(Bloomberg) -- The shift of jobs and assets to Paris after Brexit will accelerate this year, providing Europe with an opportunity to strengthen its own financial infrastructure, according to Bank of France Governor Francois Villeroy de Galhau.
Financial institutions had transferred about 2,500 jobs and 170 billion euros ($206 billion) worth of assets to France as of the end of 2020, with further relocations expected, Villeroy de Galhau said in an online speech on Tuesday.
The protracted departure of the U.K. from the European Union has triggered a tide of businesses moving from London to the continent’s main financial hubs, he said. In 2019, The European Central Bank estimated that 24 banks will settle in the bloc and a total of 1.3 trillion euros in assets will eventually move from London to the euro area.

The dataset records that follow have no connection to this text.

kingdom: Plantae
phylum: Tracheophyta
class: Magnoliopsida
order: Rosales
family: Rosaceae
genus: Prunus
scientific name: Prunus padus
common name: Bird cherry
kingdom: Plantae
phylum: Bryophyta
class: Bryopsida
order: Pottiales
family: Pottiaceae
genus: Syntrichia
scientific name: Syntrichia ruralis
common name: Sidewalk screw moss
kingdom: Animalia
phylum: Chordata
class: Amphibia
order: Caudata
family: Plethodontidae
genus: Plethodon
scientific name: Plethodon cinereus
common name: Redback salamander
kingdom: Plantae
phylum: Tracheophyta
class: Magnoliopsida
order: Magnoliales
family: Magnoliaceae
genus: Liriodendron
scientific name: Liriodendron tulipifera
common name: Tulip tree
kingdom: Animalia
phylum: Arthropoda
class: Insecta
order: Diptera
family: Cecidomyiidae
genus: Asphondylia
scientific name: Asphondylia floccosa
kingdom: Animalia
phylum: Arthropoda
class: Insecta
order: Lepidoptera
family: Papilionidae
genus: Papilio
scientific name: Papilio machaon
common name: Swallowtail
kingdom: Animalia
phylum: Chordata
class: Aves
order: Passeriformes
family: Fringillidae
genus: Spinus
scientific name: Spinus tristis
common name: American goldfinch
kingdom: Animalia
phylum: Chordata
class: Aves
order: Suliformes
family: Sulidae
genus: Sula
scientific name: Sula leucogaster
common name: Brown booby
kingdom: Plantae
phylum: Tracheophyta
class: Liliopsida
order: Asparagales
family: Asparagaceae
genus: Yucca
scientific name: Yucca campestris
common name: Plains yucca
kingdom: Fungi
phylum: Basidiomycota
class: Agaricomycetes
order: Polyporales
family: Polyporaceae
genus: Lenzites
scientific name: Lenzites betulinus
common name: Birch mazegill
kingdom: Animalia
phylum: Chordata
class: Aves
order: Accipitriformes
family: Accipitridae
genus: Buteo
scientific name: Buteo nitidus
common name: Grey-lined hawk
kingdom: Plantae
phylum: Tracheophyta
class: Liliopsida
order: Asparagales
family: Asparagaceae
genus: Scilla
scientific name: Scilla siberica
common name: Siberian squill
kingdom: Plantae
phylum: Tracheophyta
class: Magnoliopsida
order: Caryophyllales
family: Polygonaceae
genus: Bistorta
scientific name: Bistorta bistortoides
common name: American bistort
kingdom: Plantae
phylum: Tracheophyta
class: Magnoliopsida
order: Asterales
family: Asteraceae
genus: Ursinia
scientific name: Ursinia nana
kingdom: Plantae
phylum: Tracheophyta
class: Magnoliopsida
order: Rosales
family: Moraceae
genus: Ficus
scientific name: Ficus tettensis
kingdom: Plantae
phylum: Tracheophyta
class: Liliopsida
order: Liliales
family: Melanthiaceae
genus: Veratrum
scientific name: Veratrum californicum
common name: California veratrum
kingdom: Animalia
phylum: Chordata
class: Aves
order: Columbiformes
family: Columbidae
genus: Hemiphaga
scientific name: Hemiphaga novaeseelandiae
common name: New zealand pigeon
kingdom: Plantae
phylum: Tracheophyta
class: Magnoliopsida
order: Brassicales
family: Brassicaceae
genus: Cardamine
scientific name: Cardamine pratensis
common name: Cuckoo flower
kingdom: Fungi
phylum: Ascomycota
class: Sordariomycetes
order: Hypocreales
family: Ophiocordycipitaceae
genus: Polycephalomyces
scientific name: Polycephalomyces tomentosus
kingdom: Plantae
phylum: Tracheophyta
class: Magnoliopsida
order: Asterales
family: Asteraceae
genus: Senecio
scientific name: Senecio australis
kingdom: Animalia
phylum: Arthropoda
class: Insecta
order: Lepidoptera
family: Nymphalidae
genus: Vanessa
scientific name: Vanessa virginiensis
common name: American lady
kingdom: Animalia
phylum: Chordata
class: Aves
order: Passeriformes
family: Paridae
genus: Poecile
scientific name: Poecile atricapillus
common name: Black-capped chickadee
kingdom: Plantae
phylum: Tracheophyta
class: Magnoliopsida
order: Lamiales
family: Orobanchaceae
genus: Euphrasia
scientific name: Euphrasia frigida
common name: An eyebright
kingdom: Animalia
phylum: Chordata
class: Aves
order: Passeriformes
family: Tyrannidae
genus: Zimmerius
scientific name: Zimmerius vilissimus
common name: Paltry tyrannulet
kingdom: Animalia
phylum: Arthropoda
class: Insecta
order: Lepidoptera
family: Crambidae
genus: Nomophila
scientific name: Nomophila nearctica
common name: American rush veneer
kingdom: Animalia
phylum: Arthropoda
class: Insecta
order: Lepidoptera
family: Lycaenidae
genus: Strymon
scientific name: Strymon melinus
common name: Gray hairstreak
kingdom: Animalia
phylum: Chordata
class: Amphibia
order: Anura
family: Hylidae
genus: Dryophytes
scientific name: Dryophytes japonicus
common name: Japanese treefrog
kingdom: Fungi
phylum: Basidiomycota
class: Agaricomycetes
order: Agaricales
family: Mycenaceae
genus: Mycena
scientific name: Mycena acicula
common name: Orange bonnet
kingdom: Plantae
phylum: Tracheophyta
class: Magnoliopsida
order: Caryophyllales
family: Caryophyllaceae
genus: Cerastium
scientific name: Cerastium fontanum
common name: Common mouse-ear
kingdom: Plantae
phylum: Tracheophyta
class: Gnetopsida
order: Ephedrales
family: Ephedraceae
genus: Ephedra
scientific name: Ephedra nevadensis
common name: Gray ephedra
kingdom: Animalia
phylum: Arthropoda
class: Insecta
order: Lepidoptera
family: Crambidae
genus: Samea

European countries have been promoting their own financial centers to attract businesses leaving London. Germany’s Bundesbank said 400 billion euros in assets have been transferred to the country as of the end of 2020, a figure that is set to increase after Morgan Stanley shifts 100 billion euros over the coming months.
Villeroy de Galhau said the U.K.’s departure and post-pandemic recovery plans provide an opportunity for the EU to strengthen its own market structures to ensure its financial autonomy. In particular, the bloc should reinforce capabilities for clearing, an area long dominated by London. The economic recovery from the pandemic also a chance to improve the existing financial system, he said.
“It is now or never that we should seize the double opportunity of Brexit and the reconstruction to make a capital markets union,” Villeroy said.
Villeroy welcomed the ECB’s decision to allow banks to partially resume dividend payments, but said it’s only a very cautious first step that will allow them to attract investors and raise capital. The low returns on equity among French banks, roughly half the level of their U.S. counterparts, remains a challenge for the sector, he said.